Pourtant, dans le hall du studio, qui accueille une partie des plateaux de Canal+, branchés et jeunes hipsters bien coiffés se pressent à l’accueil. Ce soir, les Crocodiles se sont échappés de leur Californie natale pour venir enregistrer quelques morceaux – huit – en live pour l’Album de la Semaine. Pour rendre justice au groupe, qui avait fait les frais du favoritisme de Benoît dans un récent Son de la semaine, j’ai décidé de faire aussi le voyage. Y’a pas de petits fours mais c’est gratuit.
crocodiles-3-c-alex-kachaForcément, un concert pour la télé, c’est un peu spécial. Avant que le groupe arrive, il faut d’abord applaudir pendant au moins deux heures d’affilée en hurlant devant une scène vide pour que les monteurs disposent de suffisamment de plans du public faussement hystérique. Le plateau est un monde merveilleux où l’on applaudit sagement quand on nous le demande sans se plaindre des projecteurs qui brûlent nos rétines et nos joues. Personne ne pipe, car les conditions sont idéales : nous ne sommes qu’une soixantaine et le son sera parfait.

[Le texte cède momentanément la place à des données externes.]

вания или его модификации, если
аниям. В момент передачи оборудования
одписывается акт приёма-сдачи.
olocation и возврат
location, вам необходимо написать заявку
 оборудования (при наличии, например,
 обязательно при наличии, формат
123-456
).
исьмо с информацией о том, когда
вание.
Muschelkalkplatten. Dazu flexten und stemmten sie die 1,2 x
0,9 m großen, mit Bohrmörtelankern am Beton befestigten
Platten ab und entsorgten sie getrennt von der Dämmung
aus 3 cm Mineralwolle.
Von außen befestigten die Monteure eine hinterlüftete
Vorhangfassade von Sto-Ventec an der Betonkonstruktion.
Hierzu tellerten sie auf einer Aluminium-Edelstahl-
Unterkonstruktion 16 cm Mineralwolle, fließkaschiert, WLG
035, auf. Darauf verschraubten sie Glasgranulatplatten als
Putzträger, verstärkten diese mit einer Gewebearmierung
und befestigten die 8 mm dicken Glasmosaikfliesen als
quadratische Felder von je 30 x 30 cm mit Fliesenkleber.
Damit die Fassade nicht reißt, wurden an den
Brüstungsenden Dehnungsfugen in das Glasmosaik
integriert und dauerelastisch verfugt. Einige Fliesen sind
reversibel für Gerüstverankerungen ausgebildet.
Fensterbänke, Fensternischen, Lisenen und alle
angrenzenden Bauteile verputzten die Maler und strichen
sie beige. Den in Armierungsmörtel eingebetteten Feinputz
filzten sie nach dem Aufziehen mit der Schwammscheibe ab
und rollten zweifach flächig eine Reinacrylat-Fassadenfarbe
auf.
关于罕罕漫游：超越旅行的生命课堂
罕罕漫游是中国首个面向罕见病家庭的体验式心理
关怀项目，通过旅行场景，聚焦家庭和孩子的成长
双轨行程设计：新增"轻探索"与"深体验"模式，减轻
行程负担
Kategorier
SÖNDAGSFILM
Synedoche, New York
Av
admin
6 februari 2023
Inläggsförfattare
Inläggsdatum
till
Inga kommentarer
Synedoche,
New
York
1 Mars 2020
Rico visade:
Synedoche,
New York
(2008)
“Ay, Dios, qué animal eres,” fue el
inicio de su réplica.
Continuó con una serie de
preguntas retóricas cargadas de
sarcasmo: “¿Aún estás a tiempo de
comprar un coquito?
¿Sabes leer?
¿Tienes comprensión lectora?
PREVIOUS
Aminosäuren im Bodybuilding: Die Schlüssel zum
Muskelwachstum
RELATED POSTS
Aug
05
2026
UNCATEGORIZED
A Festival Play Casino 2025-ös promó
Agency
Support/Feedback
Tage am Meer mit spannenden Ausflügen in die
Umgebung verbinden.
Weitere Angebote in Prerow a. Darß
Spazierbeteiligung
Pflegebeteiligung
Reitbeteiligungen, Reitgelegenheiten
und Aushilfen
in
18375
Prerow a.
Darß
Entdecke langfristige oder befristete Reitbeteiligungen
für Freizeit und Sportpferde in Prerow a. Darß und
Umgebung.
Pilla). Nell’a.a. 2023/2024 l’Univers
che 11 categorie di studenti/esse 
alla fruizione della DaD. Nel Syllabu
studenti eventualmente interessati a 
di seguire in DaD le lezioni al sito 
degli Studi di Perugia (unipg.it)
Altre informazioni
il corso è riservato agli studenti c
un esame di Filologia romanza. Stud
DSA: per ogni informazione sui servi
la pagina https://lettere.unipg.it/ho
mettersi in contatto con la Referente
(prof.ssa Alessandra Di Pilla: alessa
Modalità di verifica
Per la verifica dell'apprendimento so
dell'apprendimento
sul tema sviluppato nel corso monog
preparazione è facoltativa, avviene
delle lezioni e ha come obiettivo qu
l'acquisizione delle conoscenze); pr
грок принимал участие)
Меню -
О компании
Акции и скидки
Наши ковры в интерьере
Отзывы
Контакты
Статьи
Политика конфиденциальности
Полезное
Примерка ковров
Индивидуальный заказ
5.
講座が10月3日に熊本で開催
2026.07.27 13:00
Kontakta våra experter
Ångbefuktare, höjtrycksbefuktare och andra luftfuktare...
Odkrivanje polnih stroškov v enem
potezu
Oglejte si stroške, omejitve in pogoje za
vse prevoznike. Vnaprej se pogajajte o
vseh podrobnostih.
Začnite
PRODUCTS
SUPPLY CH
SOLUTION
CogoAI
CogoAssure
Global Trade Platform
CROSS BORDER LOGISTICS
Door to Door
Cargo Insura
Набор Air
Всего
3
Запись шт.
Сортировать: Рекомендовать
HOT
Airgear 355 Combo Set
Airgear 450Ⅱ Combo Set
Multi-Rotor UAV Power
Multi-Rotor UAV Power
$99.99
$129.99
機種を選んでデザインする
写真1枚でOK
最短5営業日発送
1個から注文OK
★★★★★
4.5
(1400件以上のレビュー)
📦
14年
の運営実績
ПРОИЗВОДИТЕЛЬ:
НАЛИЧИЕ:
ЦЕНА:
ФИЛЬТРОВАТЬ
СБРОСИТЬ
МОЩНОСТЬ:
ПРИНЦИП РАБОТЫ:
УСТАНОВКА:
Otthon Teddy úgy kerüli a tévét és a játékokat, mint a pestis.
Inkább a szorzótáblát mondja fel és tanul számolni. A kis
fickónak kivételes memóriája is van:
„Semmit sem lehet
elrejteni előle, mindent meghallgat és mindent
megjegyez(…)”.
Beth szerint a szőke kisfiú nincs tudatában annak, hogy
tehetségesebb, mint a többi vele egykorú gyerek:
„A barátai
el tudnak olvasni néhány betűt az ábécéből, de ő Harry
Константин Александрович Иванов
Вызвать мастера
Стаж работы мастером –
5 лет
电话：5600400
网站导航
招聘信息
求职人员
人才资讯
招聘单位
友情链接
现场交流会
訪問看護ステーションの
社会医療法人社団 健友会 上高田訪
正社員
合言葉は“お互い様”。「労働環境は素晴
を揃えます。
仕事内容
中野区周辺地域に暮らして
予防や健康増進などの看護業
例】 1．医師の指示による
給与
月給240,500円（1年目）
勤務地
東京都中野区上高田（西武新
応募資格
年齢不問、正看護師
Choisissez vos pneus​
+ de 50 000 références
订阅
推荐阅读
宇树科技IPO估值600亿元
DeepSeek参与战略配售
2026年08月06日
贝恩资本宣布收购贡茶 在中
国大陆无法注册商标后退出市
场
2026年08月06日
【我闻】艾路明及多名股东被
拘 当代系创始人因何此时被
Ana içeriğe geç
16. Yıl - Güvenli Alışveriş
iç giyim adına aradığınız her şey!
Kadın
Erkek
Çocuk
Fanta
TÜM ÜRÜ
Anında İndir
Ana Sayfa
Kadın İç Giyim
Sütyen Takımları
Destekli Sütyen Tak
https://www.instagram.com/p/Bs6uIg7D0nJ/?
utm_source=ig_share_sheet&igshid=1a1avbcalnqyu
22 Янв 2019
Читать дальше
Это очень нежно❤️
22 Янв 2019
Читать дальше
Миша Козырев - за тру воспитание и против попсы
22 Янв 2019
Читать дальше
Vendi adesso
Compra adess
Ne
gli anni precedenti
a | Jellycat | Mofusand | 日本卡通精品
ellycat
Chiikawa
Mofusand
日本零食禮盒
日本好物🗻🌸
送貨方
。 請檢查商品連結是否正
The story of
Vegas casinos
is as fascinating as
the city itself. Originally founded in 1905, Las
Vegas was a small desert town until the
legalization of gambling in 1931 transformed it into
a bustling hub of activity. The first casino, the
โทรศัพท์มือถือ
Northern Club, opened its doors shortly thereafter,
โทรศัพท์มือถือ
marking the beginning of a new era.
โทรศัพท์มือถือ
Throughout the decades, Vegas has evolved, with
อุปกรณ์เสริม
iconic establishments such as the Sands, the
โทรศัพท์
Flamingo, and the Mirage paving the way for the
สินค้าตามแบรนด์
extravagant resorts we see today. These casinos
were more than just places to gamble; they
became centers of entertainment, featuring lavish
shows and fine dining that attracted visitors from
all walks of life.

Intérieur jour, foule en délire, tournez ! Sur scène, le duo de San Diego tourne à cinq et à toute vitesse. Les deux membres du groupe originel, Brandon Welchez et Charles Rowell, sont reconnaissables à leurs lunettes noires et à leur énergie saccadée – merci la cocaïne. Le chanteur, qui ressemble un peu à une sorte de version californienne d’un BB Brunes, use et abuse avec brio de la réverb’, et sa voix s’ajoute naturellement aux nappes de Farfisa (je rêve de me réincarner en Farfisa, vous savez) envoyées par sa petite collègue. Le guitariste brode par-dessus des solos psychédéliques tandis que la batteuse et le bassiste avancent droit devant sans s’arrêter. Stereogum ne s’était pas trompé en décrivant le groupe comme « The Velvet Underground qui chanterait Jesus and Mary Chain ». Sans s’interrompre une seconde, le quintette enchaîne les meilleurs titres de son deuxième album, Sleep Forever, paru récemment sur Fat Possum Records, dont l’étonnant Mirrors qui, sur l’opus, faisait penser à Best Coast, mais s’avère beaucoup plus puissant en live.  Petit à petit, on oublie les caméras et on se sent décoller, nos corps se secouant dans la non-intimité des projecteurs. Stoned to death, notre Brandon danse comme Jim Morrison, pousse des cris qui résonnent dans un écho interminable et vise le public avec un flingue imaginaire. Bang, bang, nous sommes tous touchés par la musique. Au milieu des dizaines de groupes de néo-shoegaze chiants, Crocodiles a su se démarquer grâce à ses mélodies presque pop enrobées sans concession dans de multiples couches d’électricité vrombissante. L’harmonie de la voix est charmeuse et implacable, le set hyper carré et le jeu de scène du leader envoûtant. Pas de doute, les Crocodiles sont prêts à venir planter leurs dents sur les scènes du monde entier. D’ailleurs, dans un mois pile, ils joueront en première partie de White Lies à la Cigale. Ils vous en coûtera une trentaine d’euros, certes, mais le coin sera plus fréquentable.